Letter to COOS and the Anglican Bishop of Singapore

 

10 January 2001

The Reverend Derek Hong
Vicar, Church of Our Saviour
Block 203A
Henderson Road
#09-13
Singapore 159547

c.c. The Right Reverend John Chew
Bishop of the Diocese of Singapore

Dear Reverend Sir,

Grace and Peace to you in the Name of the Lord Christ.

Since ages past the mission of the Church has been to proclaim to a world the fullness of redemption - a salvation that compasses personal liberation, community transformation and social reform. The message that the Church gives is thus: a personal death to the self with Christ, a rising to a new humanity in Jesus' resurrection, and an active participation in the life of Christ her monarch. And the Church's appeal to the world is to invite and initiate people to share in God's grace, opening the reign of God to all people regardless of race, age, economics, politics and indeed sexual orientation. Any transformation that the Church can expect must rise from that source which is a person's union in Christ, not the other way round.

However we observe that a banner has been put up saying that 'homosexuals can change' and we believe that this message impedes the fullness of the Gospel that the church is trying to share with all.

First, the message discriminates unjustly. The Church's mission is to engage all to share in the church's ministry, regardless of who we are to begin with. Such a message demarcates and delineates inaccurately the respondent audience and implies that homosexual people have to overcome their homosexuality before they can participate in Christ's life.

Homosexuals can change, but so can heterosexuals, capitalists, politicians, law enforcers, social workers, and our next door neighbours - and yet it is the homosexual women and men who are singled out by that banner.

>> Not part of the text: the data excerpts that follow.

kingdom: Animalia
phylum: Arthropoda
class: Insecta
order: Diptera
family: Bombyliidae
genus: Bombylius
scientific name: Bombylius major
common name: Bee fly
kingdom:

The result is that it is extremely off-putting to people who are not exclusively heterosexual, being singled out as a target group. Thus the universal invitation of the Gospel is compromised and a good number of people left out.

While a Christian community may indeed work in a particular ministry, and in your case to people with a homosexual orientation, the banner is again inadequate as it brings us to our second point - its message is contextually dishonest. Interpreted as being a message from a church, most who read it will understand it to say that homosexuals should change their sexual orientation to that of a heterosexual one. Homosexuality is not a description of who one sleeps with - rather it refers to a personal affective orientation to a person of the same sex.

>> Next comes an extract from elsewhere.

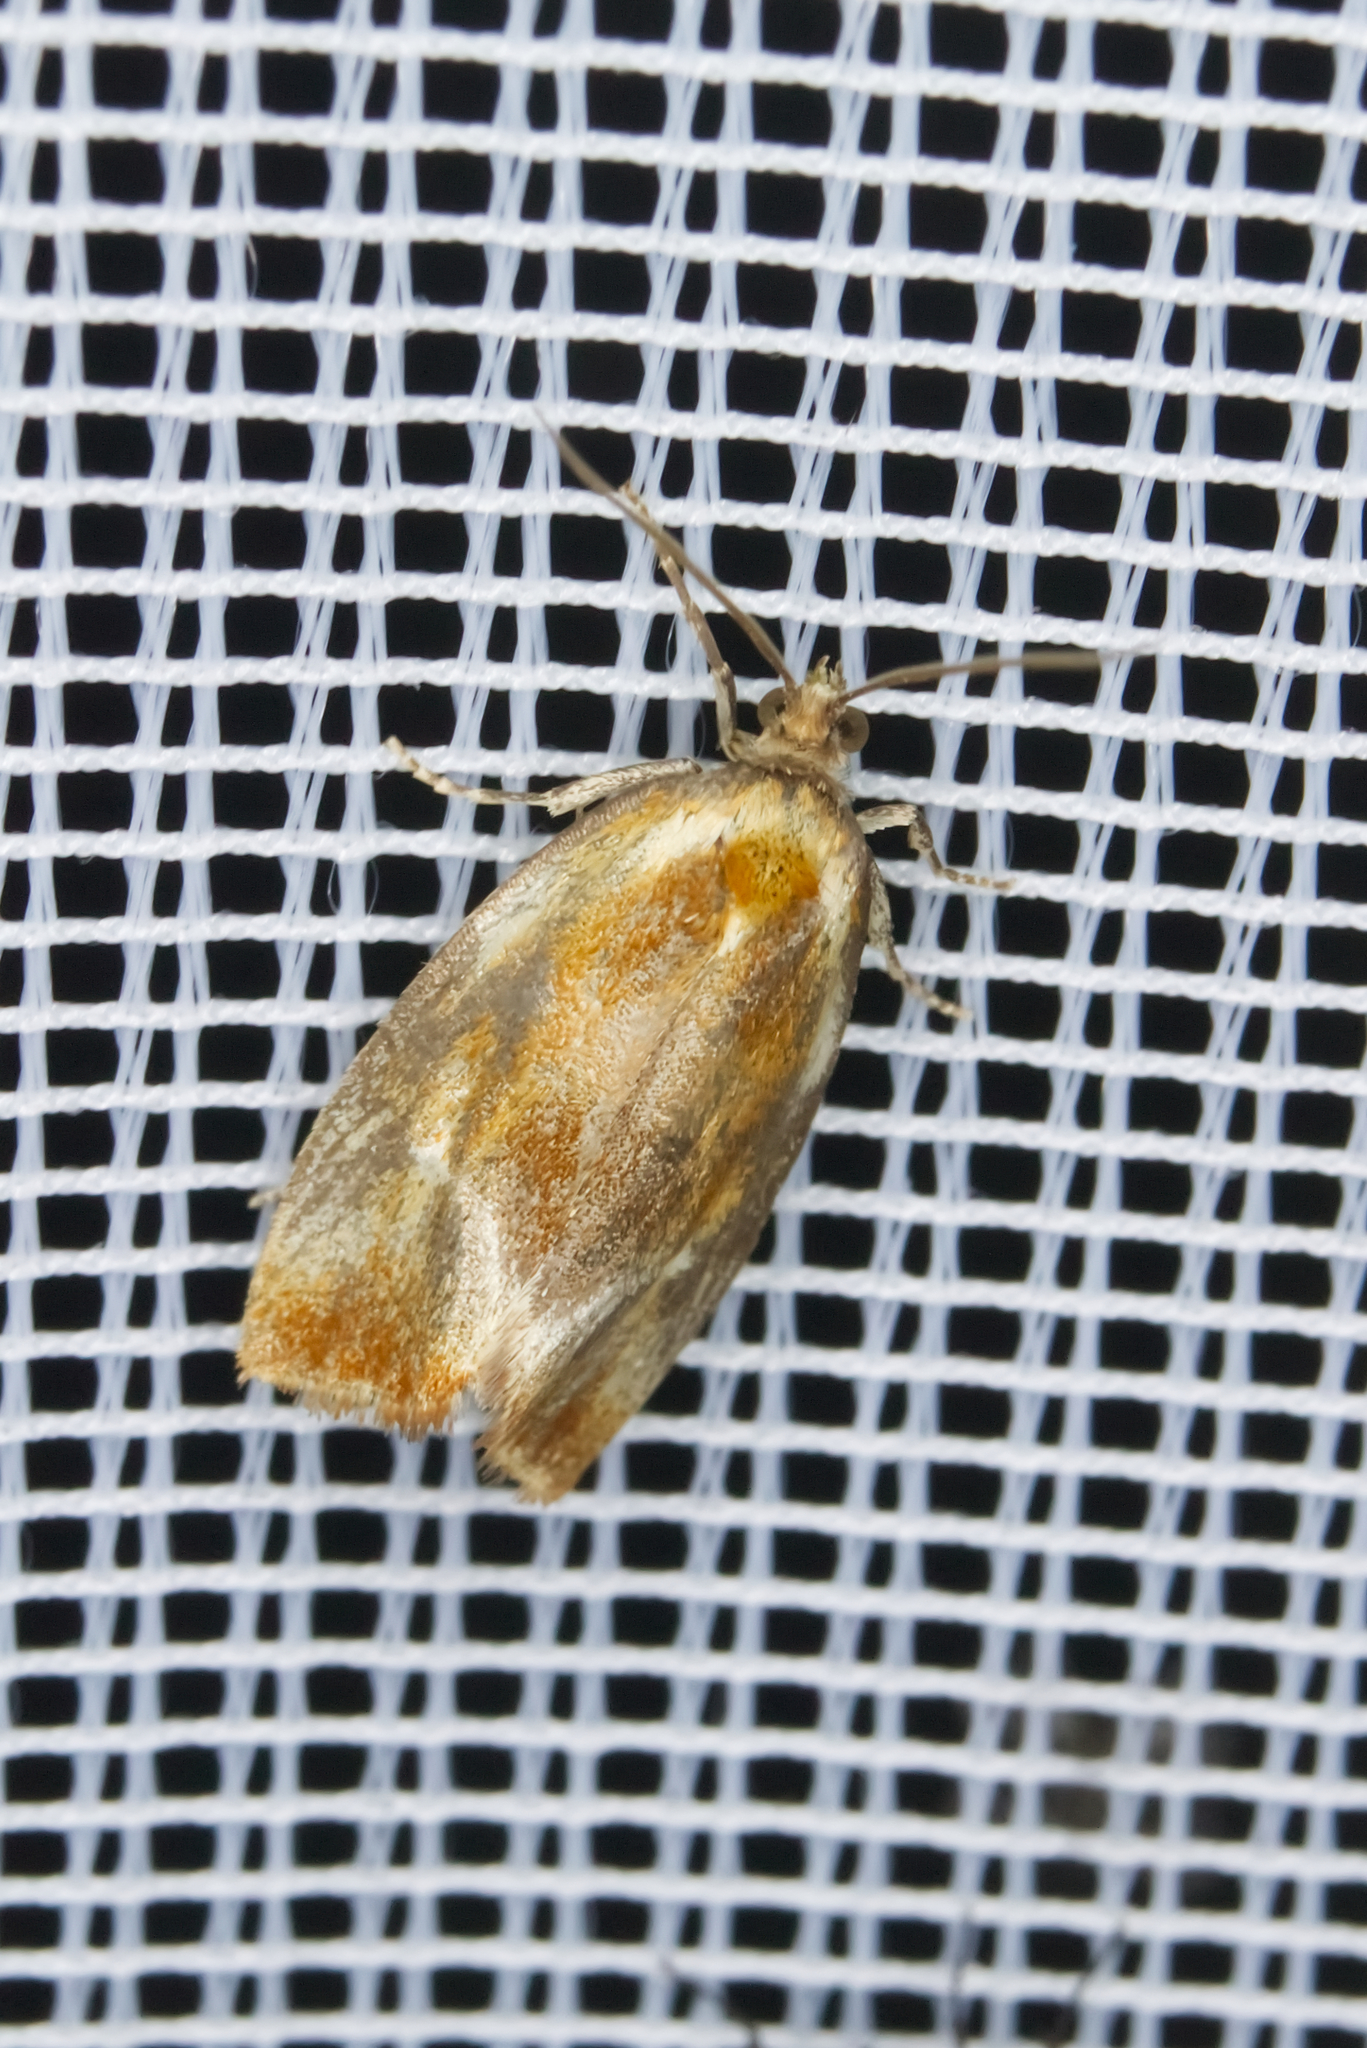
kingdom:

In such a light, the ministry under the auspices of your church, Choices has never ever been successful in changing one's orientation. It may change one's lifestyle, perhaps even on a long-term basis (though from some of us who have been or encountered others who have been in Choices, the number of such successful lifestyle changes from the Choices ministry is very low by any count). But the fact is it has never helped even a heterosexually-married homosexual person to eliminate his/her same-sex orientation. But a reader of that banner would implicitly expect such a change although the fact is a significant number of your clients after having gone through the Choices program have left the Church altogether in a state of disillusionment and disappointment. As a result, the banner not only alienates straight people who understand it as an intrinsically dishonest statement and hence see the Church as mired in homophobic bigotry, it also misinforms your potential clients and worse of all, it misleads the public in general.

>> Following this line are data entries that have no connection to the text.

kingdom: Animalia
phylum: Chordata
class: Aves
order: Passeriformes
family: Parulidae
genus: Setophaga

Finally, the message on the banner is pastorally irresponsible. Understand where your client comes from. It is likely that since childhood he has been taunted, through adolescence jeered and in most of her life made to feel inadequate and even sub-human. These are victims more of homophobia than being victims of their own sexual orientation. Churches have a responsibility to create a safe environment for these people from such dehumanising prejudice and to challenge homophobia and yet the banner contributes to this homophobic environment through its misinformation. Someone who already carries irrational prejudice towards homosexual persons will only use the banner to reinforce his bigotry however well-intended the banner's message is meant to be.

In conclusion, we say that the banner impedes the message of the Gospel because it drives many away from what Christ has to offer and has a socially damaging effect. It is unrealistically discriminating, contextually dishonest and it encourages homophobia and is therefore pastorally irresponsible. We ask therefore that you remove the banner as an act of Christian responsibility and refrain from similar acts that potentially impede the flow of the Gospel or which further perpetuate or encourage negative and unjust social consequences.